Your bike is not a Schwinn; it is a Shelby. The width of the fork crown does make it look like a model built for Balloon tires so that would date it from 1934 perhaps as late as 1936. Shelby serial numbers have not been decoded in the public domain but the National Bicycle History Archive of America does have factory records for Shelby that should be able to pin the date of manufacture down more closely.


----------



## mccoyhistory (Sep 20, 2011)

*I am confused then...*

This bike frame looks like every other Schwinn I've seen online in this time period and it even says Schwinn on the tire rims. I have a serial number but I'm unsure how to interpret it. Someone needs to convince me it's not a Schwinn because I find it hard to believe that anyone would put Schwinn wheels on a Shelby bike.

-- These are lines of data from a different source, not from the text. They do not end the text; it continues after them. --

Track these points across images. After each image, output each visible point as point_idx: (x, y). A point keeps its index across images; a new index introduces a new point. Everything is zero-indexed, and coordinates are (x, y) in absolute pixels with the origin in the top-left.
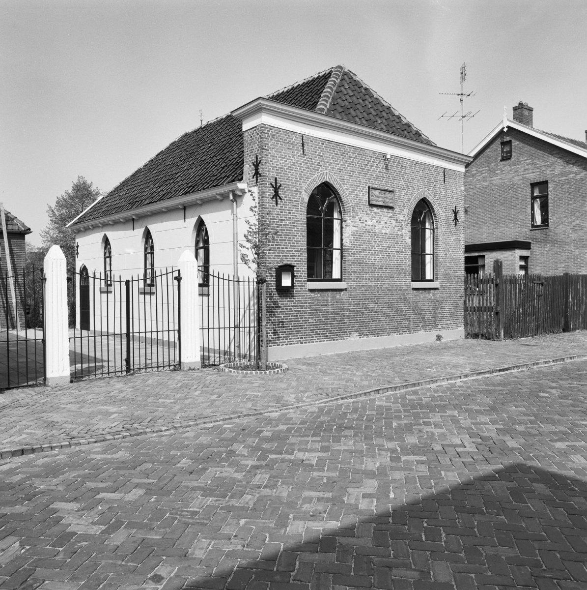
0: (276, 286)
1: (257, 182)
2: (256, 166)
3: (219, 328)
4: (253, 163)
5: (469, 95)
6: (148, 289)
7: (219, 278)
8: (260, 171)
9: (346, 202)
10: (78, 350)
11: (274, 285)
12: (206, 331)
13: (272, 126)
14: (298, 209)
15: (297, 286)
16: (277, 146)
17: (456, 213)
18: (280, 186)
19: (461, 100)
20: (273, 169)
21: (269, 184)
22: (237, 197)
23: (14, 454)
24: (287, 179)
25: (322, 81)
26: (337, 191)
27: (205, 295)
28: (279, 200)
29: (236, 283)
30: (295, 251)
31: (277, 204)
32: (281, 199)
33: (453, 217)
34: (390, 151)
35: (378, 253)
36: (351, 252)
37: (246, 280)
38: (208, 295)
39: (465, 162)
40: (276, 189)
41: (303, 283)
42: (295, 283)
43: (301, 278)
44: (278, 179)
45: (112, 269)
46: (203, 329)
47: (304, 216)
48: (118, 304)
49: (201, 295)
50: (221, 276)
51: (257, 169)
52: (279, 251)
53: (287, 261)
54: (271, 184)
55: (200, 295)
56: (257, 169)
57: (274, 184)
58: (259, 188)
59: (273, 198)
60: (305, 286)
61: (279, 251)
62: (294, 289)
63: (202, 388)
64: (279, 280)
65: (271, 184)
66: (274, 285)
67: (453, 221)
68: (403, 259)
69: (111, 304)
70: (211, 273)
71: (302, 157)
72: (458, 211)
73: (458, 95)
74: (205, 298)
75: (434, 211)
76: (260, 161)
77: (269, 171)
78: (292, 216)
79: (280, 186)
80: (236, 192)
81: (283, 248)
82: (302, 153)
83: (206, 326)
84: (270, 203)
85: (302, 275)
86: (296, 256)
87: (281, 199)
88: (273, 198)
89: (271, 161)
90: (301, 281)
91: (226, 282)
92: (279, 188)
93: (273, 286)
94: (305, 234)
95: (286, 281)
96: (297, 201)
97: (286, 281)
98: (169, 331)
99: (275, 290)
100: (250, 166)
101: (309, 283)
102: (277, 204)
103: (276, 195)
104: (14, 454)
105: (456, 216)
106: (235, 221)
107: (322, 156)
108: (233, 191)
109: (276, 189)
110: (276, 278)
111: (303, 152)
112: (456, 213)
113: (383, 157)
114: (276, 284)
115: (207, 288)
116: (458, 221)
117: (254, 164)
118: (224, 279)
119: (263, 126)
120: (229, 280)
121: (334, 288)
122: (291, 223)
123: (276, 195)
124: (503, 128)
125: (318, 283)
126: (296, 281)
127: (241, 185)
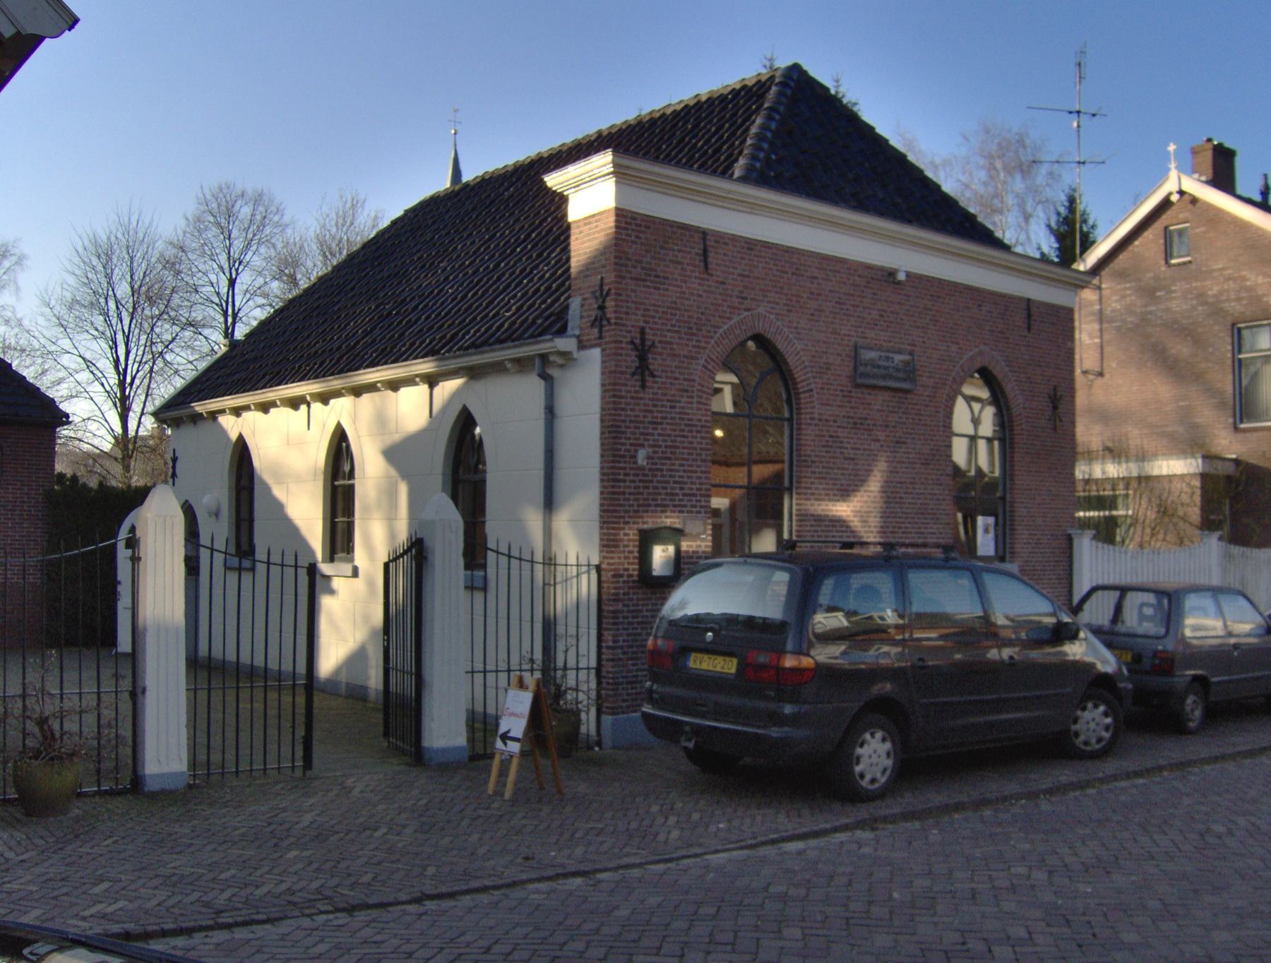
1: (601, 337)
3: (485, 672)
4: (593, 293)
7: (510, 556)
10: (479, 708)
12: (479, 678)
20: (637, 309)
21: (627, 343)
23: (1160, 768)
25: (744, 98)
27: (479, 589)
28: (649, 379)
29: (515, 563)
30: (684, 495)
31: (643, 387)
37: (504, 549)
38: (485, 589)
40: (643, 351)
44: (647, 330)
46: (473, 672)
48: (289, 598)
49: (471, 588)
50: (515, 553)
55: (466, 587)
58: (603, 350)
63: (475, 810)
65: (632, 342)
68: (642, 414)
69: (246, 595)
74: (479, 596)
77: (627, 313)
81: (657, 488)
82: (702, 269)
83: (479, 666)
86: (685, 506)
89: (633, 291)
91: (503, 560)
98: (485, 672)
102: (643, 387)
103: (643, 370)
104: (1160, 768)
107: (748, 277)
118: (520, 559)
120: (532, 562)
123: (643, 370)
124: (1170, 194)
127: (565, 344)
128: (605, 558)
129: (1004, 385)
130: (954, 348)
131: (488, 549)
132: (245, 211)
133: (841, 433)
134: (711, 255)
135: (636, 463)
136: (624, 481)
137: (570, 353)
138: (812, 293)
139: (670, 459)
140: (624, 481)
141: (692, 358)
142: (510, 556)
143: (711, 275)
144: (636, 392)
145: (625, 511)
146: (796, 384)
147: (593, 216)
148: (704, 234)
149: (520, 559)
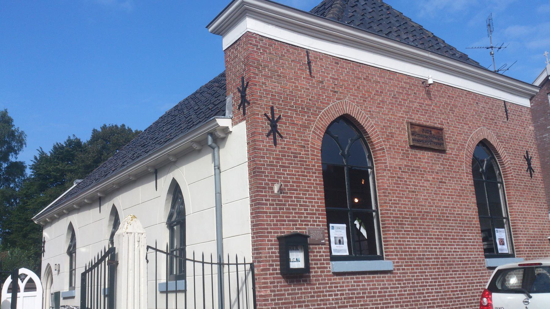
0: (281, 269)
2: (243, 92)
5: (500, 48)
6: (172, 284)
7: (203, 263)
8: (248, 98)
9: (377, 143)
11: (278, 267)
13: (262, 36)
14: (308, 151)
15: (314, 268)
16: (316, 177)
17: (528, 160)
18: (279, 118)
19: (491, 54)
22: (219, 138)
24: (289, 109)
26: (362, 127)
28: (278, 138)
30: (307, 214)
31: (275, 143)
32: (281, 137)
33: (526, 167)
34: (432, 76)
35: (431, 216)
36: (392, 214)
37: (199, 258)
38: (185, 291)
39: (530, 95)
40: (274, 123)
41: (323, 264)
42: (312, 264)
43: (320, 256)
44: (275, 108)
45: (68, 258)
47: (317, 163)
51: (243, 97)
52: (283, 213)
53: (297, 229)
54: (265, 115)
56: (243, 97)
57: (269, 115)
59: (268, 135)
60: (327, 268)
61: (283, 213)
62: (309, 272)
64: (285, 260)
65: (265, 115)
66: (278, 267)
67: (527, 171)
70: (189, 255)
71: (308, 79)
72: (531, 157)
73: (488, 48)
75: (499, 157)
76: (248, 83)
78: (300, 161)
79: (279, 118)
80: (216, 133)
84: (266, 142)
85: (322, 250)
87: (281, 137)
88: (268, 135)
89: (263, 83)
90: (320, 260)
91: (199, 266)
92: (277, 121)
93: (276, 270)
94: (321, 188)
95: (297, 261)
96: (305, 140)
97: (297, 261)
99: (280, 276)
100: (234, 94)
101: (333, 263)
102: (275, 143)
103: (274, 131)
105: (529, 164)
106: (217, 176)
108: (211, 134)
109: (274, 123)
110: (280, 257)
111: (310, 73)
112: (528, 160)
113: (423, 83)
114: (281, 265)
115: (184, 281)
116: (534, 172)
117: (239, 91)
118: (194, 261)
119: (248, 36)
121: (376, 270)
122: (298, 172)
123: (274, 131)
125: (347, 263)
126: (312, 260)
127: (222, 122)
128: (256, 258)
129: (498, 149)
130: (466, 127)
131: (167, 253)
132: (256, 255)
133: (405, 176)
134: (313, 65)
135: (273, 192)
136: (266, 204)
137: (227, 128)
138: (377, 91)
139: (296, 190)
140: (266, 204)
141: (306, 127)
142: (203, 263)
143: (314, 77)
144: (270, 146)
145: (268, 225)
146: (373, 145)
147: (236, 42)
148: (308, 52)
149: (194, 261)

Not impossible I don't think, but unlikely. The bike is otherwise complete and barely even has a spot of rust on it.


----------



## RMS37 (Sep 20, 2011)

American bicycles produced in the early 1930’s before streamlining became prevalent in the industry all look very similar. Discerning the specific manufacturer (roughly a dozen different independent American companies produced bicycles at that time) of any bicycle from that period involves studying the smaller details of the frame construction rather than an overall view of the bicycle. 

Knowing what to look at and knowing the differences in construction between the various companies comes with time so there is no real shortcut to attaining enough knowledge to differentiate between one manufacturer and another. 

The wheels and tires on your bicycle have been changed out overtime, and are not the original type for the bicycle or, for that matter, for a Schwinn from that time period. Wheels and Tires (and saddles, pedals and grips) are among of the most often updated items on a bicycle because they are subject to more wear than the frame. 

The chain guard is a Schwinn item but it is actually much later than the bike itself, the rear mounting bracket shows it to be a post WW2 part.

As you asked about market value; Schwinn bicycles have name recognition and a following that makes them often a bit more valuable than similar bicycles from other manufacturers, the difference between the current market value of what you have and a similar Schwinn is not monumental though. On eBay I expect the current market value of your Shelby falls roughly between $125 and $250. If it were a Schwinn it might bring about $100 more.


----------



## mccoyhistory (Sep 20, 2011)

I replied to the other post but thank you again for your help. I guess that's the reason the person told me it was Schwinn cuz it does have Schwinn parts on it. This is why I'm here. I knew someone on this site would give me some accurate information.


----------